This resource introduces data cleaning—why it matters, the steps involved, popular techniques, and common pitfalls. You’ll practice with hands-on SQL examples, learn best practices, and see how Galaxy’s lightning-fast editor and AI Copilot can speed up and standardize your data-cleaning workflow.
Data cleaning (also called data cleansing or scrubbing) is the process of identifying and fixing errors, inconsistencies, or inaccuracies in raw data so it becomes fit for analysis or production use. Think of it as tidying up a messy workshop before starting any serious project—the cleaner your workspace, the better your results.
A repeatable workflow helps you stay organized and avoid re-introducing old errors. A common four-stage framework is:
Start with exploratory queries and summary statistics:
-- Count rows and preview columns
SELECT COUNT(*) AS total_rows FROM raw.customer_events;
-- Null percentage per column
SELECT
SUM(CASE WHEN email IS NULL THEN 1 END) * 100.0 / COUNT(*) AS pct_null_email,
SUM(CASE WHEN signup_date IS NULL THEN 1 END) * 100.0 / COUNT(*) AS pct_null_signup
FROM raw.customer_events;
In Galaxy, you can save these inspection queries to a Collection called “Data Profiling” so your team can reuse them.

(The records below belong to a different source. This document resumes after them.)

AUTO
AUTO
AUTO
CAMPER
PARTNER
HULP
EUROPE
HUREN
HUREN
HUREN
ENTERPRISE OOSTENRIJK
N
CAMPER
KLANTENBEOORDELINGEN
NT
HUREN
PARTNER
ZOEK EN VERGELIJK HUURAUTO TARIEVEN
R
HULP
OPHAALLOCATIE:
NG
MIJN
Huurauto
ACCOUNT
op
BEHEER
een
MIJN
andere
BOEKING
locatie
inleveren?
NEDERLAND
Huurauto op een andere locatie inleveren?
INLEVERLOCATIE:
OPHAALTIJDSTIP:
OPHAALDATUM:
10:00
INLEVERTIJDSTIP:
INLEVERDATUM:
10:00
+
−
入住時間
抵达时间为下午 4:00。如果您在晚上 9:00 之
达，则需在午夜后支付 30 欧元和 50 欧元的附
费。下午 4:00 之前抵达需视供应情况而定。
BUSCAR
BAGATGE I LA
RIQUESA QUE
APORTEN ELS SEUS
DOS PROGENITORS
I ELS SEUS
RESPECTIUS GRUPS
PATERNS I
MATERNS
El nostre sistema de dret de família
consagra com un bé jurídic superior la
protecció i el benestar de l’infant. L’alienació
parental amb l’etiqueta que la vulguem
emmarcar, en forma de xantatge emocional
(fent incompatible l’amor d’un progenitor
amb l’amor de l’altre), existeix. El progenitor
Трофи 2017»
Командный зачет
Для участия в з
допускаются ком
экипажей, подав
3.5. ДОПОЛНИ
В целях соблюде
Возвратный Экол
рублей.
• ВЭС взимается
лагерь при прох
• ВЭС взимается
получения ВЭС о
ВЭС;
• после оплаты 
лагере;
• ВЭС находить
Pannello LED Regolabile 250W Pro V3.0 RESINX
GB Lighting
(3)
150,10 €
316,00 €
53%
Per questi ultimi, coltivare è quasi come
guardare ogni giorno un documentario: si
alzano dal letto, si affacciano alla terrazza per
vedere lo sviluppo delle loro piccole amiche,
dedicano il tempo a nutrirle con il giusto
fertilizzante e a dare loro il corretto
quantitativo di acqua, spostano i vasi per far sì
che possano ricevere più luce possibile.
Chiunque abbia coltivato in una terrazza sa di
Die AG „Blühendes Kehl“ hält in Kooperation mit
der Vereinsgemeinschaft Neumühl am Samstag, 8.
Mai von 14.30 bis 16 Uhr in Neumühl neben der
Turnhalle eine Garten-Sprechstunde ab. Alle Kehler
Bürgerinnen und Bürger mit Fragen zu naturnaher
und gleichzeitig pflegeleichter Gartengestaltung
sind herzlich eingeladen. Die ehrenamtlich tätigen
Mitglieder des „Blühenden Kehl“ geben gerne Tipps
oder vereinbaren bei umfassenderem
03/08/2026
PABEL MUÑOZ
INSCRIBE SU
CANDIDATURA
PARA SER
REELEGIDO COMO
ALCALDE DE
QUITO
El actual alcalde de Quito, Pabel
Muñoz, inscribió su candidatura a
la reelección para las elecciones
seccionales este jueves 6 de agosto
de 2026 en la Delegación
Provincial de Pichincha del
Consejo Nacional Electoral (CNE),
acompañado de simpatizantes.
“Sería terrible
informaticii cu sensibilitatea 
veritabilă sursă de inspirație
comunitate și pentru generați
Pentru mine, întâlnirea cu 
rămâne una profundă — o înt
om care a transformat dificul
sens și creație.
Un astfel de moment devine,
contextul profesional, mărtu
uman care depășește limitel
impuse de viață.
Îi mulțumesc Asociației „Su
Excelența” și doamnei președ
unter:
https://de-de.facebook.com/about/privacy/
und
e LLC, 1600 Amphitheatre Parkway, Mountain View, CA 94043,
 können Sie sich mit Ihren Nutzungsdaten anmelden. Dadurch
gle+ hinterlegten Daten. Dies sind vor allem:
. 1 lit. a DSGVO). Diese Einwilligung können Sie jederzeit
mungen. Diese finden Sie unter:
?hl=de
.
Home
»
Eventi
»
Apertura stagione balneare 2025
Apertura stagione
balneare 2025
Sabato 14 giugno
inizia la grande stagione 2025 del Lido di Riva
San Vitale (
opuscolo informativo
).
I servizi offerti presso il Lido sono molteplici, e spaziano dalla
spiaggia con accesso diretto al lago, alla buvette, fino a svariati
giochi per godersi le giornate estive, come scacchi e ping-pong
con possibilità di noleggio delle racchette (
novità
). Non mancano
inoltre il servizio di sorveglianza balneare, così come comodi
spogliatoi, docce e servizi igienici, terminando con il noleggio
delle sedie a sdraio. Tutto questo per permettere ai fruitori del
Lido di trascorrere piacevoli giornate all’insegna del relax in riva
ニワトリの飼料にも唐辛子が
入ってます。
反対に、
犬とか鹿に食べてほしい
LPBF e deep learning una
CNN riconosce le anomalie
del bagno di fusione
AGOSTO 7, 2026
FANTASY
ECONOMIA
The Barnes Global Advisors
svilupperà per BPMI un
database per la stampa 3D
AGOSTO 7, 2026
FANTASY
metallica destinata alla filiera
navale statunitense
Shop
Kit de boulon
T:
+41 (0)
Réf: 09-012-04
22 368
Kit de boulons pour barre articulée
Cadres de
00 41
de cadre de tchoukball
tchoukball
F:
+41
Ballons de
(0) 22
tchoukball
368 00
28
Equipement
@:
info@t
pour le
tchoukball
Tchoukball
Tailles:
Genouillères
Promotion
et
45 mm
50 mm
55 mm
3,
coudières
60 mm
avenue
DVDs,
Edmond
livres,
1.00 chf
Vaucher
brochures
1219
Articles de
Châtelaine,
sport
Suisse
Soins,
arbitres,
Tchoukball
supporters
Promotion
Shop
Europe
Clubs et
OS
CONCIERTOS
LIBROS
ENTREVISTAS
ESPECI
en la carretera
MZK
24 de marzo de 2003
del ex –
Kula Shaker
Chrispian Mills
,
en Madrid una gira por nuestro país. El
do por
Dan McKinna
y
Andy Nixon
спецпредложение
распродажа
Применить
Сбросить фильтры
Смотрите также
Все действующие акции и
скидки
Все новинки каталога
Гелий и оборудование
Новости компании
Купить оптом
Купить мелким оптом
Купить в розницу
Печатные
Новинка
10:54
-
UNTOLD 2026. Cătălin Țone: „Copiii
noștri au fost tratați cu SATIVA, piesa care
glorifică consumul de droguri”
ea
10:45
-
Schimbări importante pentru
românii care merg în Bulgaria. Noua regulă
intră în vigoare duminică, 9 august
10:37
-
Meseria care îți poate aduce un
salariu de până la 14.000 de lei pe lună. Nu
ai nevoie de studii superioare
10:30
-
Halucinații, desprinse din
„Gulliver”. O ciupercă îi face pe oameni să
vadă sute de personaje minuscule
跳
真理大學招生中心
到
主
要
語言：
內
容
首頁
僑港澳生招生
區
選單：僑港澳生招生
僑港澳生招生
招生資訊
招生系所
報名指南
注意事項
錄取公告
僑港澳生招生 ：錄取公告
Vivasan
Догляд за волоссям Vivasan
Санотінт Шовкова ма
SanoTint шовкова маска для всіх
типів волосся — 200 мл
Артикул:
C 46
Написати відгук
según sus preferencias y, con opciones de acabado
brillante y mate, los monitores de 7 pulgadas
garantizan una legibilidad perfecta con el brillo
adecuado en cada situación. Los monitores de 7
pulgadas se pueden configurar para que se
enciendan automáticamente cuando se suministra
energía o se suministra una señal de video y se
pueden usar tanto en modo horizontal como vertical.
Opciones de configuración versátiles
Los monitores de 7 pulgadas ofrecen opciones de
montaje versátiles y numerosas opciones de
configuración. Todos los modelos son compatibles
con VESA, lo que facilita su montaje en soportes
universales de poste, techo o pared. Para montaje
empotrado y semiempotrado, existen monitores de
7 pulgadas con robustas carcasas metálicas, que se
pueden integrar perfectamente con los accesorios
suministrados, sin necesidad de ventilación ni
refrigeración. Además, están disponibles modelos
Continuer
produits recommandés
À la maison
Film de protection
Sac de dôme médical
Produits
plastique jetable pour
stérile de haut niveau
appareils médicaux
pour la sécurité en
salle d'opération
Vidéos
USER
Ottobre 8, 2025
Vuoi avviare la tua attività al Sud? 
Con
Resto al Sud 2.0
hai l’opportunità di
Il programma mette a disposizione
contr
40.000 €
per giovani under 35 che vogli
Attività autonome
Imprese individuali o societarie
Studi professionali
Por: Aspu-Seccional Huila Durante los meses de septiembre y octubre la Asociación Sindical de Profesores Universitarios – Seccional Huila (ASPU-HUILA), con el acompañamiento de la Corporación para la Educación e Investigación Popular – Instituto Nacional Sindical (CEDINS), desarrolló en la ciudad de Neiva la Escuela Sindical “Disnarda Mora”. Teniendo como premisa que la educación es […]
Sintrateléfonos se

IssueSQL FixDuplicate rowsDELETE FROM t USING ( SELECT id, ROW_NUMBER() OVER (PARTITION BY id ORDER BY updated_at DESC) AS rn FROM t) dWHERE t.id = d.id AND d.rn > 1;
Inconsistent casingUPDATE users SET email = LOWER(email);
Out-of-range valuesUPDATE orders SET quantity = NULL WHERE quantity < 0;
Galaxy’s AI Copilot can generate or optimize these statements based on your table schema—saving you keystrokes and preventing syntactic errors.
After cleaning, run assertions:
-- Expect no negative quantities
SELECT COUNT(*) AS bad_rows
FROM orders
WHERE quantity < 0;
If bad_rows
returns anything other than 0, your cleaning step failed. Endorse the validation query in Galaxy so it becomes part of your automated checks.
NULLs can arise during ETL failures, manual input errors, or schema changes. Decide whether to delete, impute, or flag them.
-- Replace NULL prices with the median price
UPDATE products
SET price = sub.median_price
FROM (
SELECT PERCENTILE_CONT(0.5) WITHIN GROUP (ORDER BY price) AS median_price
FROM products WHERE price IS NOT NULL) sub
WHERE products.price IS NULL;
They inflate counts and distort aggregates. Use PRIMARY KEY constraints or UNIQUE indexes where possible, and routinely scan for violations.
Dates might appear as “2024-01-03”, “01/03/24”, or “3 Jan 2024”. Standardize early:
UPDATE events
SET event_date = TO_DATE(event_date :: TEXT, 'YYYY-MM-DD')
WHERE event_date ~ '^[0-9]{4}-[0-9]{2}-[0-9]{2}$';
Negative ages or 10,000-hour session lengths often point to tracking bugs.
Download ecommerce_dirty.csv (≈5 MB) or import it directly into your database and follow along.
SELECT COUNT(*) total,
SUM(CASE WHEN order_id IS NULL THEN 1 END) AS missing_id,
SUM(CASE WHEN total_amount < 0 THEN 1 END) AS negative_amount
FROM staging.orders;
CREATE TABLE cleaned.orders AS
SELECT * FROM (
SELECT *,
ROW_NUMBER() OVER (PARTITION BY order_id ORDER BY updated_at DESC) AS rn
FROM staging.orders) t
WHERE rn = 1;
ALTER TABLE cleaned.orders
ALTER COLUMN order_date TYPE DATE USING order_date::DATE,
ALTER COLUMN total_amount TYPE NUMERIC(12,2);
UPDATE cleaned.orders
SET shipping_state = 'Unknown'
WHERE shipping_state IS NULL;
SELECT COUNT(*) AS invalid_rows
FROM cleaned.orders
WHERE total_amount < 0 OR order_id IS NULL;
If invalid_rows
= 0, congratulate yourself—you just cleaned a dataset! Save the final query in a Galaxy Collection named “🧹 Cleaned Orders”.
Although data cleaning is conceptually tool-agnostic, the right environment can shave hours off your workflow:
order_id
in staging.orders
” and receive an optimized SQL snippet instantly.